I due protagonisti sono abitati ognuno dal proprio senso di colpa che entrambi custodiscono come un oggetto da sublimare. Quando Michele inizierà a seguire, controllare Irene, come una figura protettiva che la possa salvare dallo stesso destino beffardo che lo aveva reso protagonista della sua condizione di orfana, la sua vera anima sopita comincerà a riemergere dalle acque profonde della sua identità fantoccio. Le stesse acque che per Irene rappresentano, con il nuoto, una immersione nella sua adolescenza turbata dal trauma. Michele incoraggerà infatti Irene a non abbandonare il nuoto, l’unica dimensione dove la ragazza riesce ad esprimere le proprie emozioni e dar loro sfogo senza una rabbia disfunzionale.

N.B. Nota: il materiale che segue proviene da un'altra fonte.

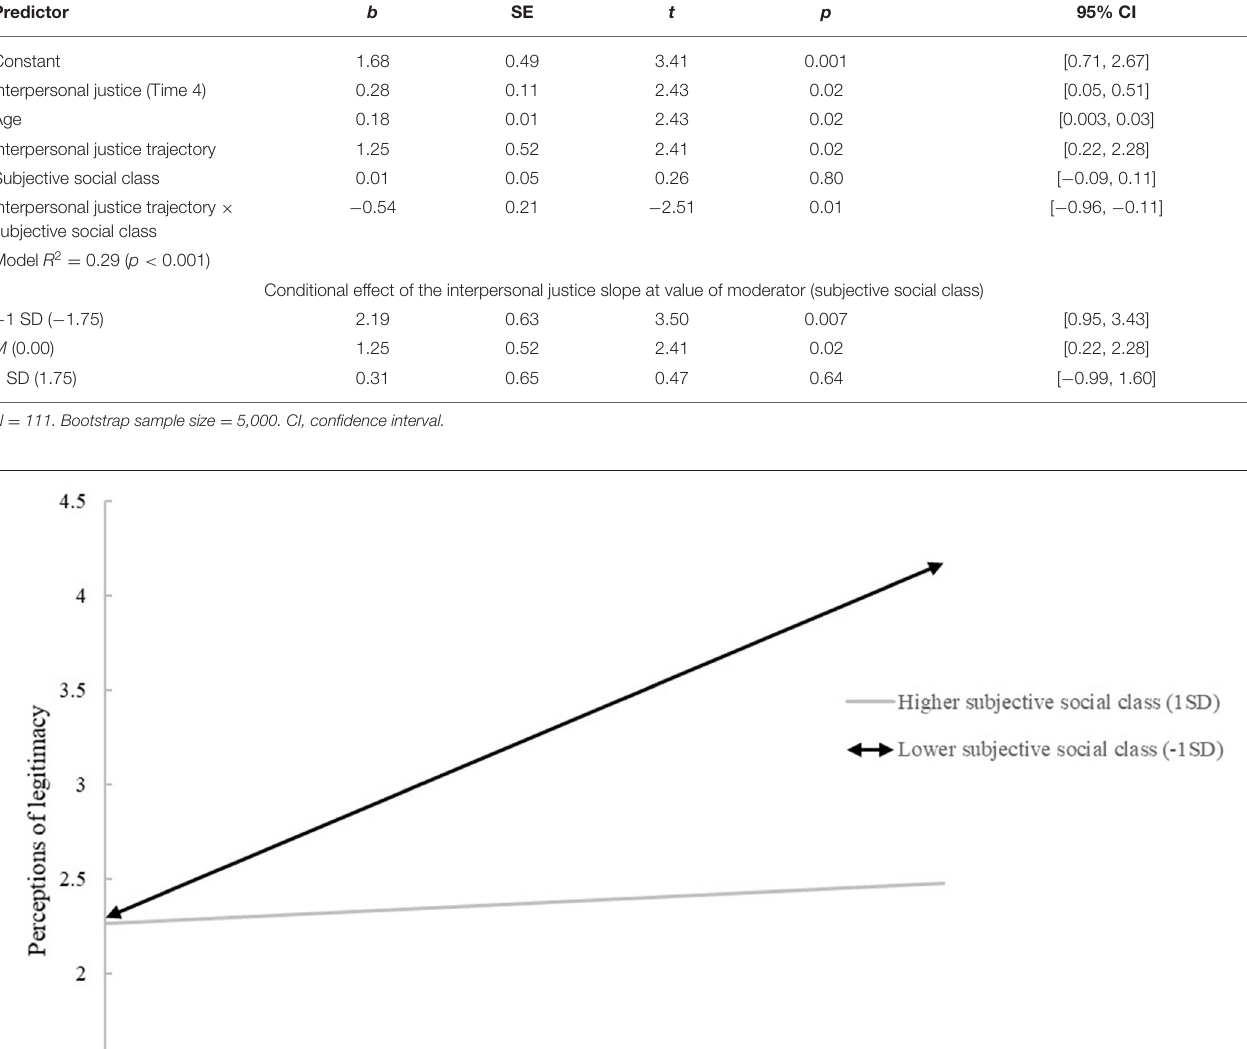
variable, and educational attainment or occupation status was the moderator variable. The interpersonal justice perceptions at Time 4 and age were control variables. We reported these a moderator, the main effect of interpersonal justice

Il regista riesce a rendere credibile, grazie soprattutto all’interpretazione dei due bravi protagonisti, l’esegesi psicologica dei due personaggi, senza approfondirla più del necessario funzionalmente alla storia raccontata. La regia è asciutta e i colori delle scene grigi, freddi s’inoltrano tra le crepe delle loro anime tormentate. La misura c’è e salva la pellicola che finisce per risultare un thriller che scimmiotta lo stile dello stesso genere oltreoceano: nel linguaggio, nei personaggi, nella scrittura, in alcuni set. E dove l’imitazione prende il posto dell’omaggio, chi ne fa le spese è l’autenticità dell’opera che viene un po’ sacrificata per far posto a delle velleità non necessarie.